Despite the tense moment, the rest of the event, held at the Lincoln Center in New York, went on without incident. The cast reflected on the show’s legacy in front of 100 guests and media representatives photographed stars on the red carpet and interviewed them while being socially distanced, and behind glass in some cases.

“The legacy of ‘Pose’ simply is exuberant lives finally getting their chance and stapling it in the industry and in the realm of acting and making sure there’s more space open,” Mj Rodriguez said.

“I never thought in a million years a girl like me from Newark, New Jersey, who had it hard, who didn’t get her chance out there, to finally get it and to solidify it with a great season. That’s what it means.”
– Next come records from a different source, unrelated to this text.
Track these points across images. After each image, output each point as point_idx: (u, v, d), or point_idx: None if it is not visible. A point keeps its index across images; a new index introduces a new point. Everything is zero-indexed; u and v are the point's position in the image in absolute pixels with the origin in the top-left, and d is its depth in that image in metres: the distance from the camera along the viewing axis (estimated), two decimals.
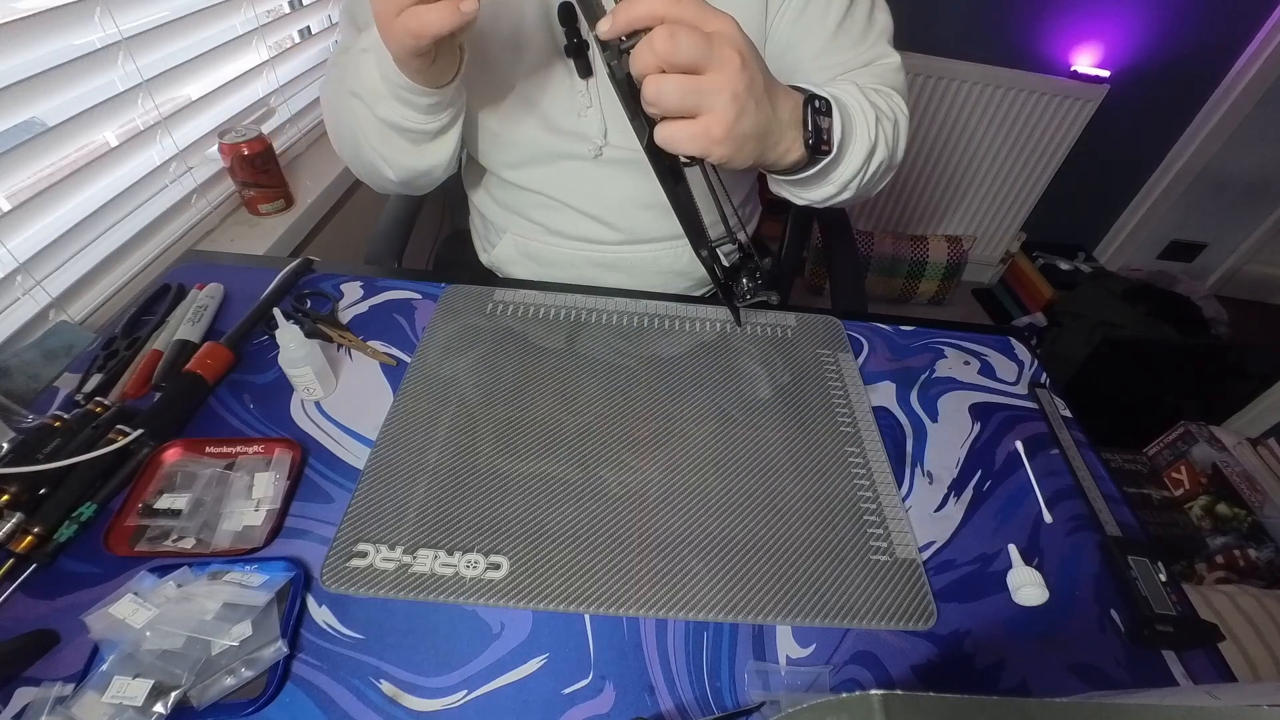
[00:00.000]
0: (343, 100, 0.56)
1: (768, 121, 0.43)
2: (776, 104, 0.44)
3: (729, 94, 0.38)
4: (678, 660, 0.41)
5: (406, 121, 0.53)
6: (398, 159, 0.58)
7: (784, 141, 0.45)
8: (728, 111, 0.39)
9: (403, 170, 0.59)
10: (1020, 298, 2.06)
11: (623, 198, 0.66)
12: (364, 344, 0.59)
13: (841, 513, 0.50)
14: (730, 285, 0.52)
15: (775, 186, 0.57)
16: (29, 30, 0.60)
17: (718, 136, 0.39)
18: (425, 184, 0.63)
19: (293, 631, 0.39)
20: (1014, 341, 0.69)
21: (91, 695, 0.34)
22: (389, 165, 0.58)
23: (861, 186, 0.55)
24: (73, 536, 0.42)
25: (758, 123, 0.41)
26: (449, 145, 0.58)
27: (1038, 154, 1.84)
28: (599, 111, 0.60)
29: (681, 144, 0.40)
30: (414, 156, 0.57)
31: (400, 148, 0.56)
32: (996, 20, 1.65)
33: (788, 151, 0.46)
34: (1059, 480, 0.55)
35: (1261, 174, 1.94)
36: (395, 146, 0.56)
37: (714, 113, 0.39)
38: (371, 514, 0.46)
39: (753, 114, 0.40)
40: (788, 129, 0.45)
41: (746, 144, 0.41)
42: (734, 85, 0.38)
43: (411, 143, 0.56)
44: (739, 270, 0.51)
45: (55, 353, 0.58)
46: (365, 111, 0.53)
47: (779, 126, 0.44)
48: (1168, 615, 0.45)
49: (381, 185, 0.64)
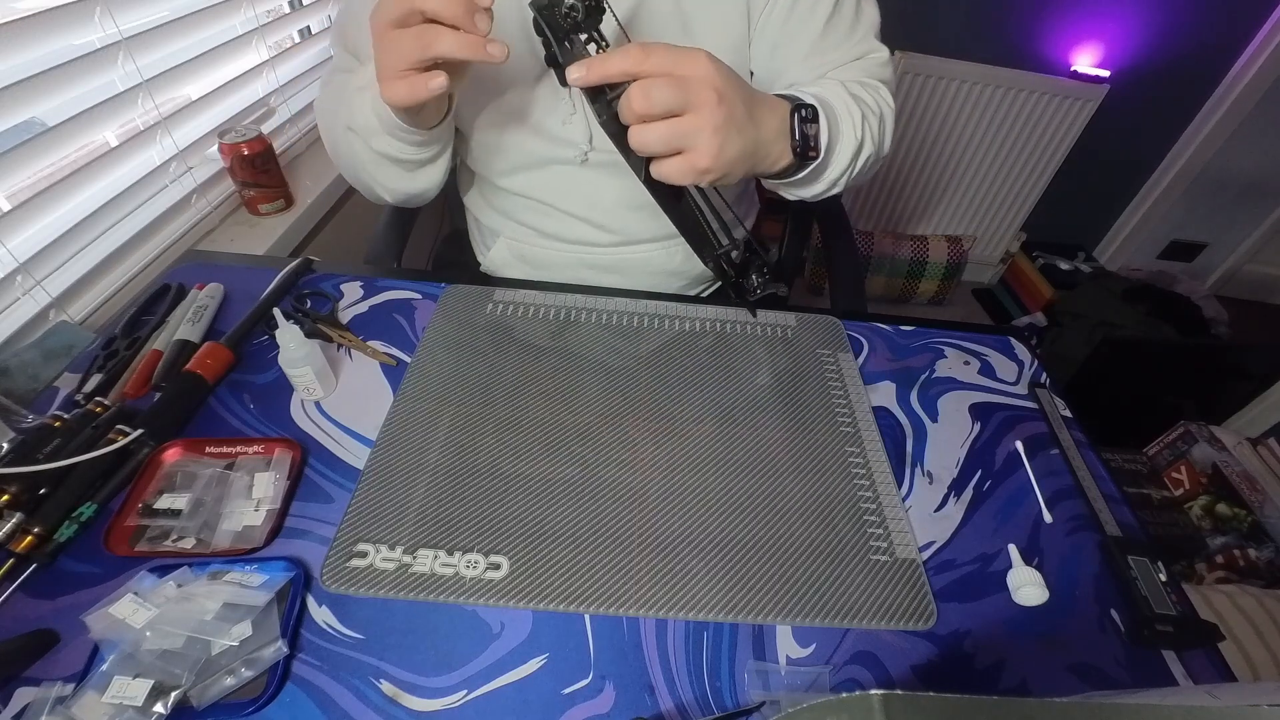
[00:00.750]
0: (340, 133, 0.60)
1: (753, 143, 0.45)
2: (761, 123, 0.46)
3: (709, 130, 0.41)
4: (678, 660, 0.41)
5: (400, 154, 0.56)
6: (392, 184, 0.62)
7: (772, 154, 0.48)
8: (710, 146, 0.41)
9: (397, 193, 0.63)
10: (1020, 298, 2.06)
11: (613, 200, 0.67)
12: (364, 344, 0.59)
13: (841, 513, 0.50)
14: (740, 283, 0.53)
15: (768, 184, 0.58)
16: (29, 30, 0.60)
17: (704, 168, 0.42)
18: (419, 202, 0.67)
19: (293, 631, 0.39)
20: (1014, 341, 0.69)
21: (91, 695, 0.34)
22: (384, 189, 0.63)
23: (851, 180, 0.57)
24: (73, 536, 0.42)
25: (742, 147, 0.43)
26: (440, 170, 0.61)
27: (1038, 154, 1.84)
28: (583, 117, 0.61)
29: (673, 179, 0.43)
30: (407, 181, 0.61)
31: (394, 174, 0.60)
32: (996, 20, 1.65)
33: (777, 160, 0.48)
34: (1059, 480, 0.55)
35: (1261, 174, 1.94)
36: (390, 174, 0.60)
37: (698, 149, 0.41)
38: (371, 514, 0.46)
39: (735, 141, 0.42)
40: (775, 142, 0.47)
41: (735, 166, 0.44)
42: (713, 121, 0.41)
43: (405, 170, 0.59)
44: (747, 267, 0.53)
45: (55, 353, 0.58)
46: (362, 144, 0.57)
47: (765, 143, 0.46)
48: (1168, 615, 0.45)
49: (378, 201, 0.68)
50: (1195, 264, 2.20)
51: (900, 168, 1.88)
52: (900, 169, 1.89)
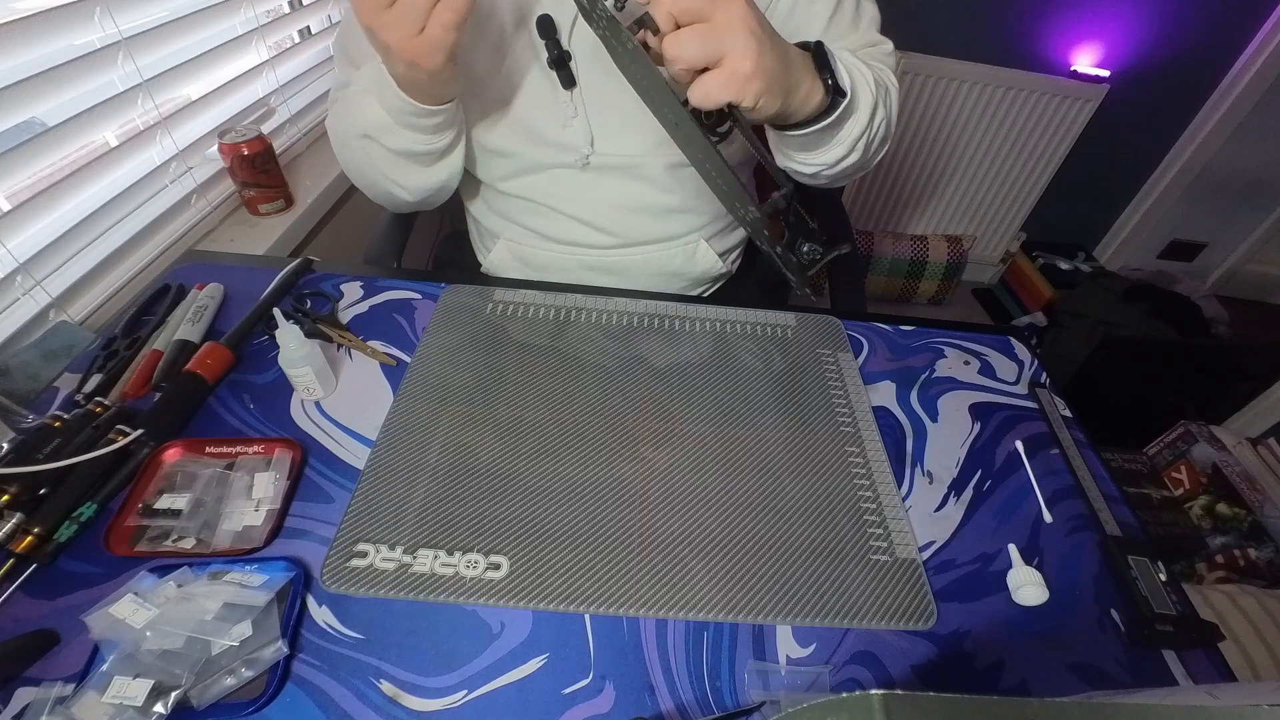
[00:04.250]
0: (354, 143, 0.60)
1: (785, 57, 0.43)
2: (786, 45, 0.44)
3: (745, 29, 0.39)
4: (678, 660, 0.41)
5: (417, 145, 0.56)
6: (412, 181, 0.62)
7: (804, 83, 0.46)
8: (749, 45, 0.40)
9: (418, 190, 0.63)
10: (1020, 297, 2.06)
11: (613, 203, 0.67)
12: (364, 344, 0.59)
13: (841, 513, 0.50)
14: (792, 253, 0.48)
15: (784, 156, 0.57)
16: (29, 30, 0.60)
17: (748, 70, 0.40)
18: (439, 198, 0.67)
19: (293, 631, 0.39)
20: (1014, 341, 0.69)
21: (91, 695, 0.34)
22: (405, 189, 0.63)
23: (866, 150, 0.56)
24: (73, 536, 0.42)
25: (777, 56, 0.42)
26: (457, 159, 0.62)
27: (1038, 154, 1.84)
28: (584, 121, 0.61)
29: (716, 92, 0.40)
30: (426, 177, 0.61)
31: (413, 171, 0.60)
32: (996, 20, 1.65)
33: (809, 95, 0.47)
34: (1059, 480, 0.55)
35: (1261, 174, 1.94)
36: (409, 171, 0.60)
37: (735, 50, 0.40)
38: (371, 514, 0.46)
39: (770, 48, 0.41)
40: (804, 71, 0.46)
41: (774, 78, 0.42)
42: (746, 21, 0.40)
43: (423, 165, 0.60)
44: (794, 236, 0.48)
45: (55, 353, 0.58)
46: (378, 148, 0.57)
47: (795, 66, 0.45)
48: (1168, 615, 0.45)
49: (398, 207, 0.68)
50: (1195, 264, 2.20)
51: (900, 167, 1.88)
52: (900, 169, 1.89)
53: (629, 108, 0.60)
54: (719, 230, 0.73)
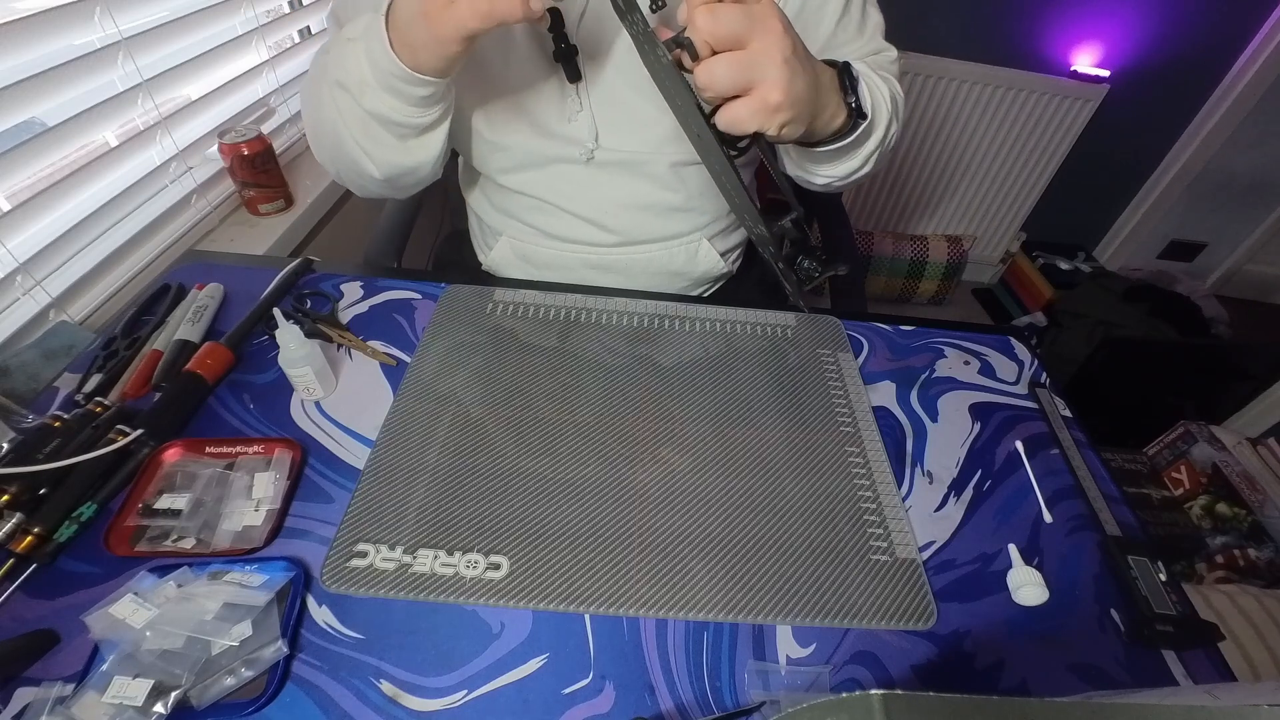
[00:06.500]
0: (325, 91, 0.52)
1: (814, 83, 0.43)
2: (817, 66, 0.44)
3: (779, 58, 0.39)
4: (678, 660, 0.41)
5: (395, 114, 0.50)
6: (382, 154, 0.55)
7: (830, 106, 0.46)
8: (780, 76, 0.39)
9: (387, 166, 0.56)
10: (1020, 297, 2.06)
11: (616, 200, 0.67)
12: (364, 344, 0.59)
13: (841, 513, 0.50)
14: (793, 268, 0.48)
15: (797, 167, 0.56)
16: (29, 30, 0.60)
17: (777, 102, 0.40)
18: (410, 183, 0.60)
19: (293, 631, 0.39)
20: (1014, 341, 0.69)
21: (91, 695, 0.34)
22: (372, 161, 0.55)
23: (878, 162, 0.56)
24: (73, 536, 0.42)
25: (808, 84, 0.42)
26: (436, 143, 0.55)
27: (1038, 154, 1.84)
28: (589, 115, 0.60)
29: (744, 121, 0.40)
30: (399, 153, 0.55)
31: (386, 142, 0.54)
32: (996, 20, 1.65)
33: (833, 117, 0.47)
34: (1059, 480, 0.55)
35: (1261, 174, 1.94)
36: (380, 141, 0.53)
37: (767, 80, 0.39)
38: (371, 514, 0.46)
39: (802, 75, 0.41)
40: (830, 93, 0.46)
41: (802, 108, 0.42)
42: (782, 49, 0.39)
43: (398, 138, 0.53)
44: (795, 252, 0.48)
45: (55, 353, 0.58)
46: (350, 103, 0.51)
47: (824, 90, 0.45)
48: (1168, 615, 0.45)
49: (364, 185, 0.60)
50: (1195, 264, 2.20)
51: (900, 167, 1.88)
52: (900, 169, 1.89)
53: (634, 104, 0.60)
54: (721, 230, 0.73)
Mock, in her more cheerful remarks, said that “I was just a little black trans girl growing up in this world & having no images of myself. And I got to go on and put five images of myself on screen. There’s no words to describe that.”

Mock was also profiled by the New York Times in an article published today, reflecting further on Pose and her part in the show’s final season – the show’s love stories in particular.

“I fought for those love stories, because I know what it feels like to be rejected over and over and over,” said Mock.

Created by Ryan Murphy, Brad Falchuk, and Steven Canals, Pose focuses on LGBTQ Black and Hispanic people in New York City’s ballroom scene in the 1980s, with big-name talent like Mock, Billy Porter, Angelica Ross, and 2020 LGBTQ Nation Hero Indya Moore having worked on the show. Out stars Jeremy Pope and Jeremy McClain will guest star, in addition to Jackee Harry, Noma Dumezweni, and others.

The show was nominated for multiple Emmys and Golden Globe awards for its first two seasons, and Porter won an Emmy in 2019 for Outstanding Lead Actor in a Drama Series.

“The show is really about a group of marginalized people saying, ‘I have a right to be here,’” Murphy has told Out.